::: ENTRIES PROVIDED :::

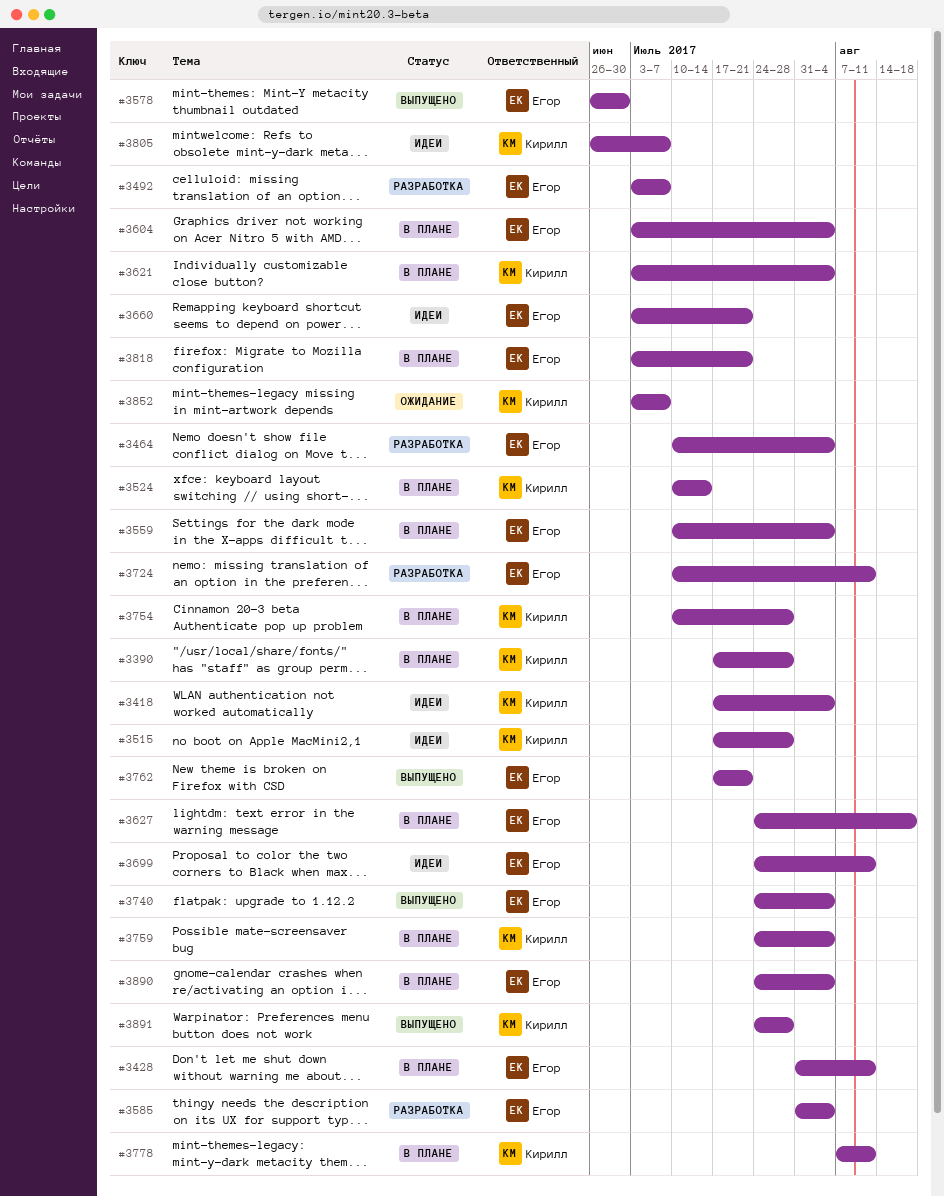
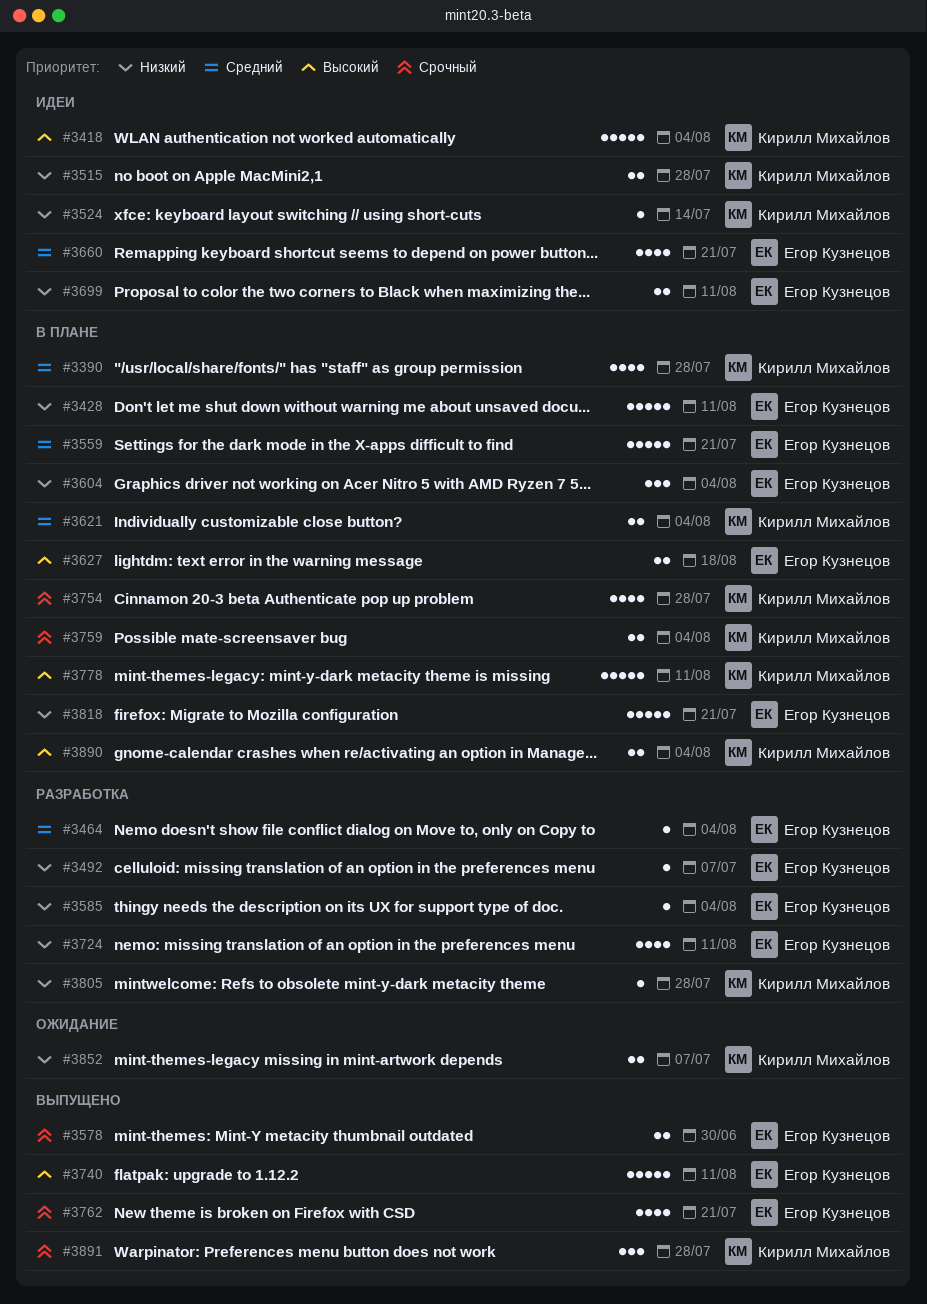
#3524, status: В плане -> Идеи
#3559, due: Aug 4 -> Jul 21
#3740, due: Aug 4 -> Aug 11
#3805, status: Идеи -> Разработка
#3805, due: Jul 7 -> Jul 28
#3890, owner: Егор Кузнецов -> Кирилл Михайлов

:::

PROBLEM REQUIREMENTS =
The expected answer is each line of the records above that includes the string "status".

RESPONSE TO THIS TASK =
#3524, status: В плане -> Идеи
#3805, status: Идеи -> Разработка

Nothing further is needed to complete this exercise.